=== EXTRACTED TEXT ===

I'm trying to implement the following operation using AVX:
for (i=0; i<N; i++) {
for(j=0; j<N; j++) {
for (k=0; k<K; k++) {
d[i][j] += 2 * a[i][k] * ( b[k][j]- c[k]);
}
}
}
for (int i=0; i<N; i++){
f+= d[ind[i]][ind[i]]/2;
}
Where d is a NxN matrix, a is a NxK, b a KxN and c a vector of length K. All of them are doubles. Of course, all the data is aligned and I am using #pragma vector aligned
to help compiler (gcc).
I know how to use AVX extensions with one-dimension arrays, but it is being a little bit tricky to me to do it with matrix. Currently, I have the following, but I'm not getting correct results:
for (int i=0; i< floor (N/4); i++){
for (int j=0; j< floor (N/4); j++){
__m256d D, A, B, C;
D = _mm256_setzero_pd();
#pragma vector aligned
for (int k=0; k<K_MAX; k++){
A = _mm256_load_pd(a[i] + k*4);
B = _mm256_load_pd(b[k] + j*4);
C = _mm256_load_pd(c + 4*k);
B = _mm256_sub_pd(B, C);
A = _mm256_mul_pd(A, B);
D = _mm256_add_pd(_mm256_set1_pd(2.0), A);
_mm256_store_pd(d[i] + j*4, D);
}
}
}
for (int i=0; i<N; i++){
f+= d[ind[i]][ind[i]]/2;
}
I hope someone can tell me where the mistake is.

=== ENTRIES SHOWN ===

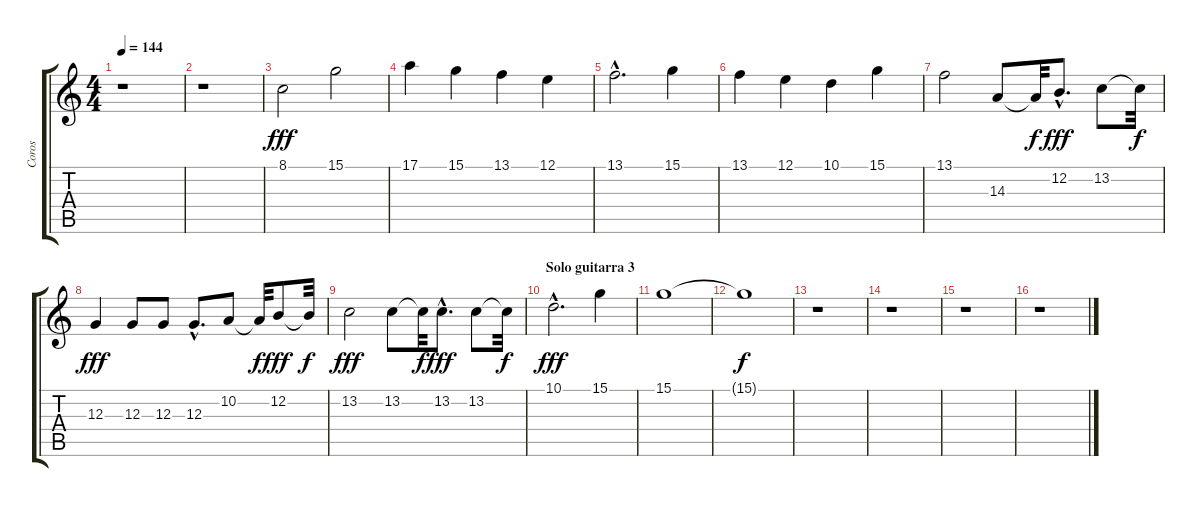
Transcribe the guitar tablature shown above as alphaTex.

\track ("Coros" "Coros") {instrument viola}
\staff {score tabs}
\tuning (E4 B3 G3 D3 A2 E2) {hide}
\ts (4 4)
\tempo 144
\clef g2
\ks c
r.1{dy fff} |
r.1 |
8.1.2 15.1.2 |
17.1.4 15.1.4 13.1.4 12.1.4 |
13.1{hac}.2{d} 15.1.4 |
13.1.4 12.1.4 10.1.4 15.1.4 |
13.1.2 14.3.8 14.3{t}.32{dy f} 12.2{hac}.8{d dy fff} 13.2.8 13.2{t}.32{dy f} |
12.3.4{dy fff} 12.3.8 12.3.8 12.3{hac}.8{d} 10.2.8 10.2{t}.32{dy f} 12.2.8{dy fff} 12.2{t}.32{dy f} |
13.2.2{dy fff} 13.2.8 13.2{t}.32{dy f} 13.2{hac}.8{d dy fff} 13.2.8 13.2{t}.32{dy f} |
\section ("" "Solo guitarra 3")
10.1{hac}.2{d dy fff} 15.1.4 |
15.1.1 |
15.1{t}.1{dy f} |
r.1 |
r.1 |
r.1 |
r.1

===

[TASK REQUIREMENTS]
a) Answer these questions using the AVX post.
(i) What data type are all of the arrays?
(ii) Which compiler is being used?
(iii) Which intrinsic sets D to zero before the loop over k?
b) Write out word for word the part of the AVX post starting at "I'm trying to" and ending at "help compiler (gcc).".
You can leave the entries aside.

[THE ANSWERS]
a)
(i) Doubles
(ii) gcc
(iii) _mm256_setzero_pd()

b)
I'm trying to implement the following operation using AVX:
for (i=0; i<N; i++) {
for(j=0; j<N; j++) {
for (k=0; k<K; k++) {
d[i][j] += 2 * a[i][k] * ( b[k][j]- c[k]);
}
}
}
for (int i=0; i<N; i++){
f+= d[ind[i]][ind[i]]/2;
}
Where d is a NxN matrix, a is a NxK, b a KxN and c a vector of length K. All of them are doubles. Of course, all the data is aligned and I am using #pragma vector aligned
to help compiler (gcc).